■ DATASET EXTRACT ■

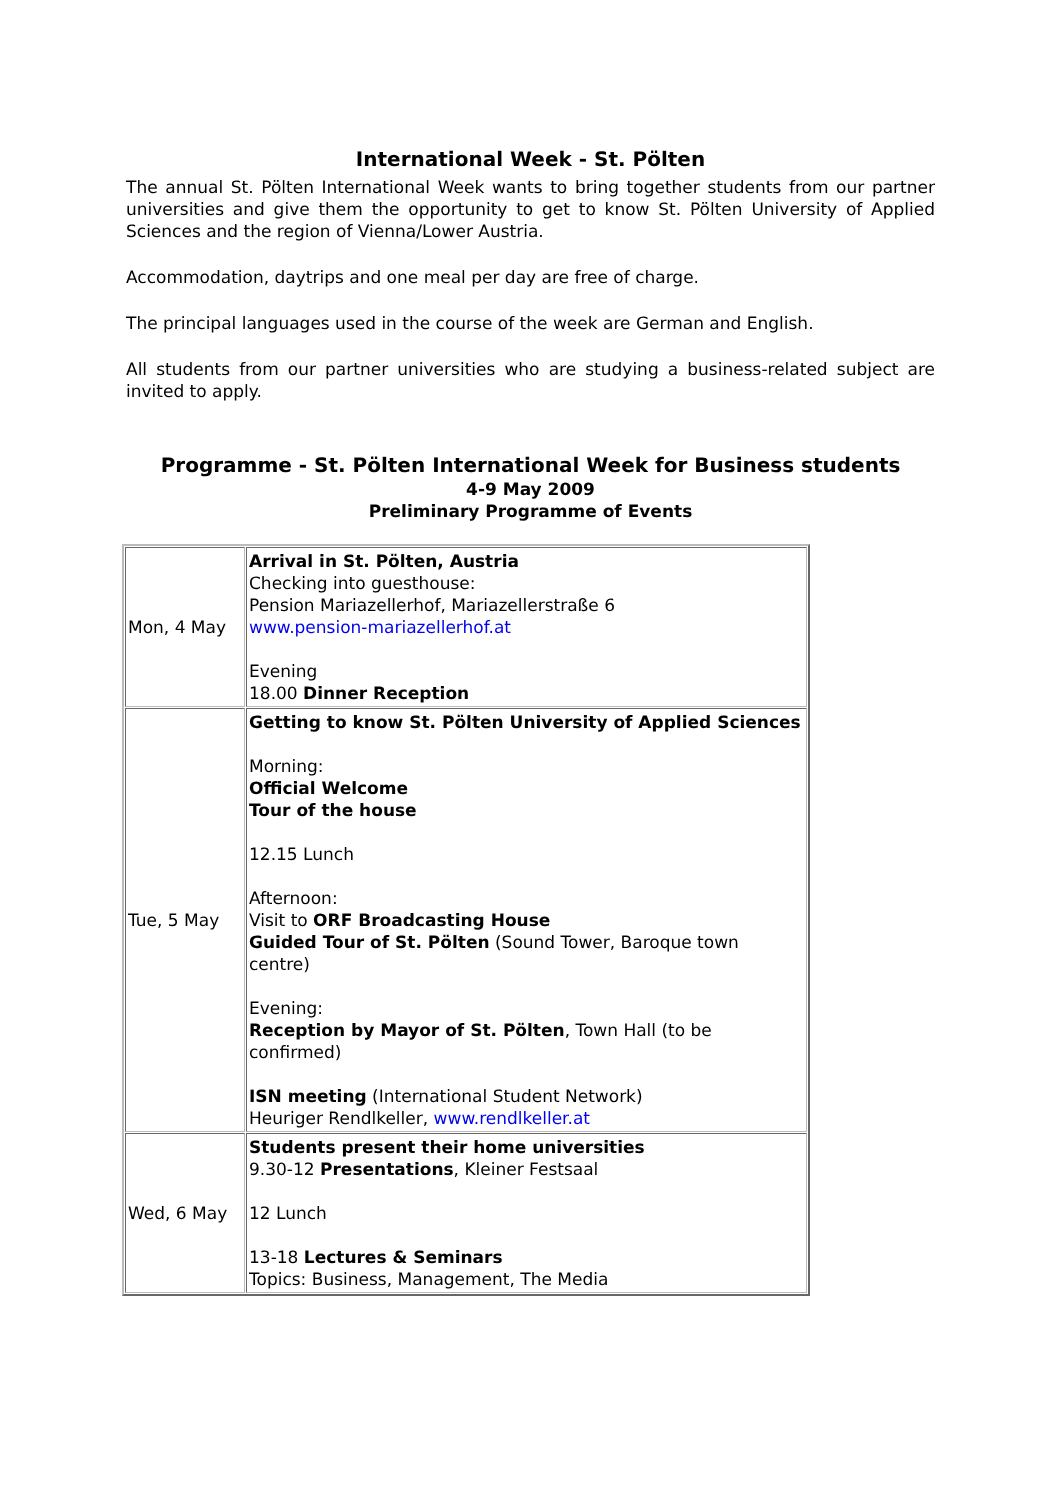International Week - St. Pölten
The annual St. Pölten International Week wants to bring together students from our partner universities and give them the opportunity to get to know St. Pölten University of Applied Sciences and the region of Vienna/Lower Austria.
Accommodation, daytrips and one meal per day are free of charge.
The principal languages used in the course of the week are German and English.
All students from our partner universities who are studying a business-related subject are invited to apply.
Programme - St. Pölten International Week for Business students
4-9 May 2009
Preliminary Programme of Events
| Mon, 4 May | Arrival in St. Pölten, Austria Checking into guesthouse: Pension Mariazellerhof, Mariazellerstraße 6 www.pension-mariazellerhof.at Evening 18.00 Dinner Reception |
| Tue, 5 May | Getting to know St. Pölten University of Applied Sciences Morning: Official Welcome Tour of the house 12.15 Lunch Afternoon: Visit to ORF Broadcasting House Guided Tour of St. Pölten (Sound Tower, Baroque town centre) Evening: Reception by Mayor of St. Pölten , Town Hall (to be confirmed) ISN meeting (International Student Network) Heuriger Rendlkeller, www.rendlkeller.at |
| Wed, 6 May | Students present their home universities 9.30-12 Presentations , Kleiner Festsaal 12 Lunch 13-18 Lectures & Seminars Topics: Business, Management, The Media |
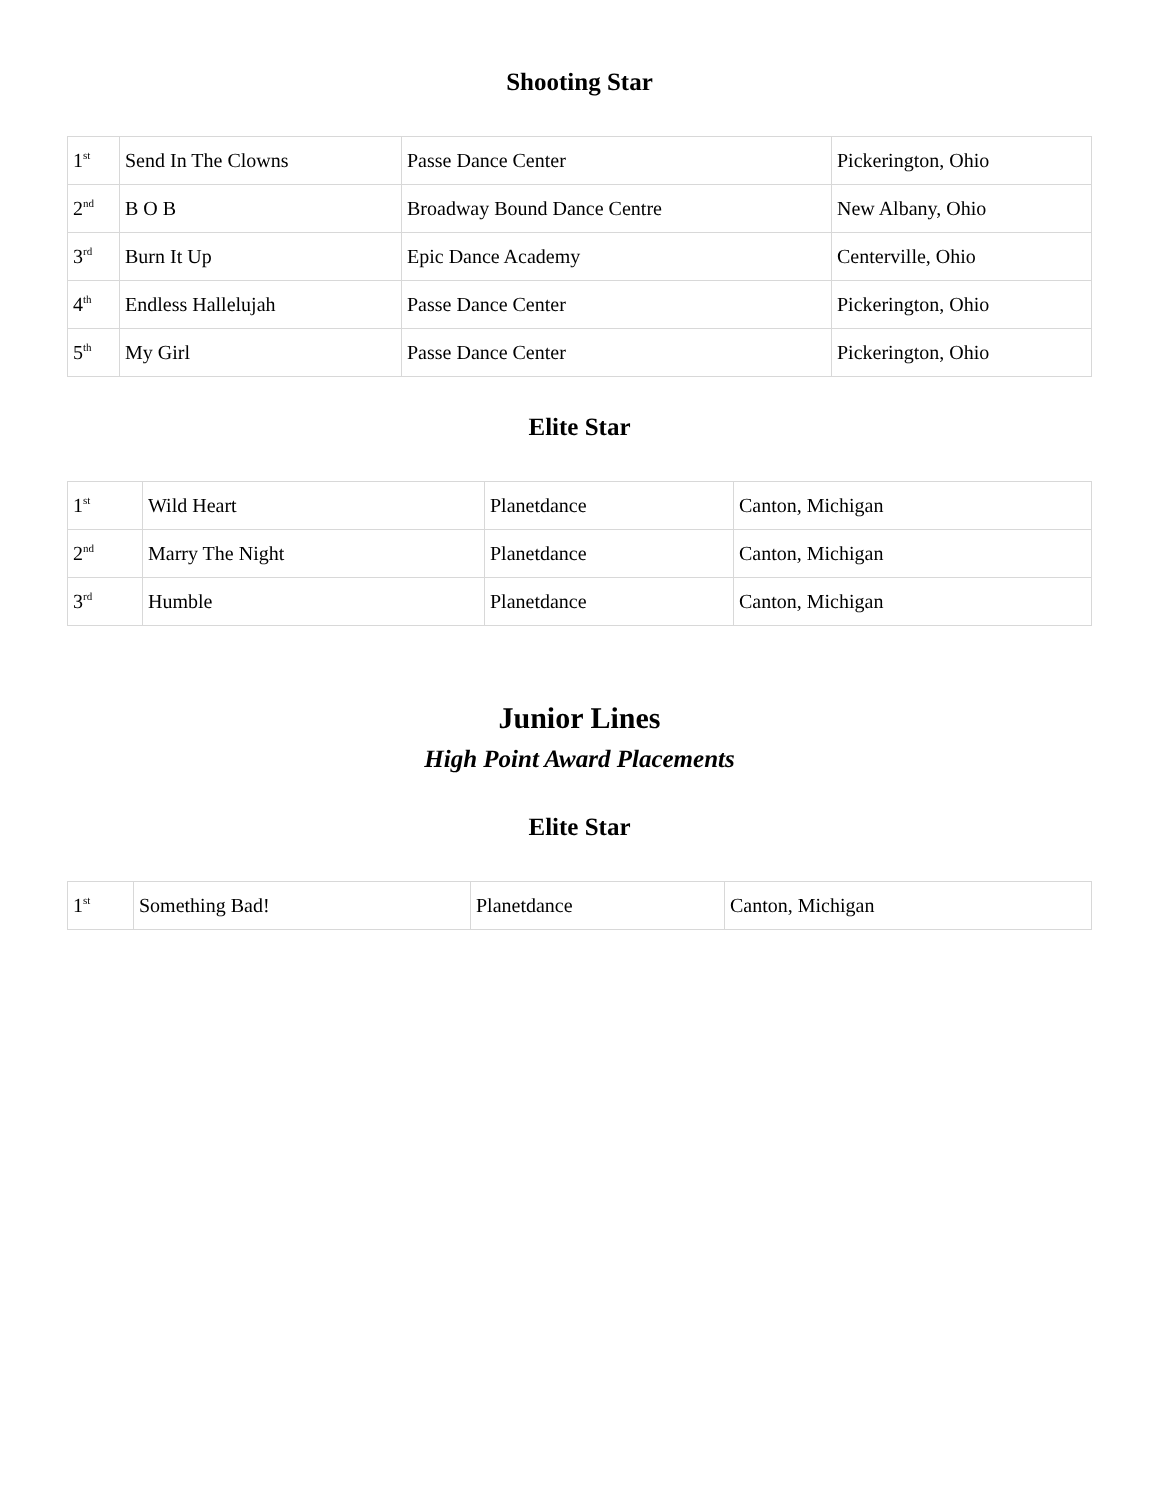Shooting Star
| 1<sup>st</sup> | Send In The Clowns | Passe Dance Center | Pickerington, Ohio |
| 2<sup>nd</sup> | B O B | Broadway Bound Dance Centre | New Albany, Ohio |
| 3<sup>rd</sup> | Burn It Up | Epic Dance Academy | Centerville, Ohio |
| 4<sup>th</sup> | Endless Hallelujah | Passe Dance Center | Pickerington, Ohio |
| 5<sup>th</sup> | My Girl | Passe Dance Center | Pickerington, Ohio |
Elite Star
| 1<sup>st</sup> | Wild Heart | Planetdance | Canton, Michigan |
| 2<sup>nd</sup> | Marry The Night | Planetdance | Canton, Michigan |
| 3<sup>rd</sup> | Humble | Planetdance | Canton, Michigan |
Junior Lines
High Point Award Placements
Elite Star
| 1<sup>st</sup> | Something Bad! | Planetdance | Canton, Michigan |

■ WORK REQUIRED ■
From the first record to the last, transcribe everything exactly but drop the pictures.

■ COMPLETED TASK ■
International Week - St. Pölten
The annual St. Pölten International Week wants to bring together students from our partner universities and give them the opportunity to get to know St. Pölten University of Applied Sciences and the region of Vienna/Lower Austria.
Accommodation, daytrips and one meal per day are free of charge.
The principal languages used in the course of the week are German and English.
All students from our partner universities who are studying a business-related subject are invited to apply.
Programme - St. Pölten International Week for Business students
4-9 May 2009
Preliminary Programme of Events
| Mon, 4 May | Arrival in St. Pölten, Austria Checking into guesthouse: Pension Mariazellerhof, Mariazellerstraße 6 www.pension-mariazellerhof.at Evening 18.00 Dinner Reception |
| Tue, 5 May | Getting to know St. Pölten University of Applied Sciences Morning: Official Welcome Tour of the house 12.15 Lunch Afternoon: Visit to ORF Broadcasting House Guided Tour of St. Pölten (Sound Tower, Baroque town centre) Evening: Reception by Mayor of St. Pölten , Town Hall (to be confirmed) ISN meeting (International Student Network) Heuriger Rendlkeller, www.rendlkeller.at |
| Wed, 6 May | Students present their home universities 9.30-12 Presentations , Kleiner Festsaal 12 Lunch 13-18 Lectures & Seminars Topics: Business, Management, The Media |
Shooting Star
| 1<sup>st</sup> | Send In The Clowns | Passe Dance Center | Pickerington, Ohio |
| 2<sup>nd</sup> | B O B | Broadway Bound Dance Centre | New Albany, Ohio |
| 3<sup>rd</sup> | Burn It Up | Epic Dance Academy | Centerville, Ohio |
| 4<sup>th</sup> | Endless Hallelujah | Passe Dance Center | Pickerington, Ohio |
| 5<sup>th</sup> | My Girl | Passe Dance Center | Pickerington, Ohio |
Elite Star
| 1<sup>st</sup> | Wild Heart | Planetdance | Canton, Michigan |
| 2<sup>nd</sup> | Marry The Night | Planetdance | Canton, Michigan |
| 3<sup>rd</sup> | Humble | Planetdance | Canton, Michigan |
Junior Lines
High Point Award Placements
Elite Star
| 1<sup>st</sup> | Something Bad! | Planetdance | Canton, Michigan |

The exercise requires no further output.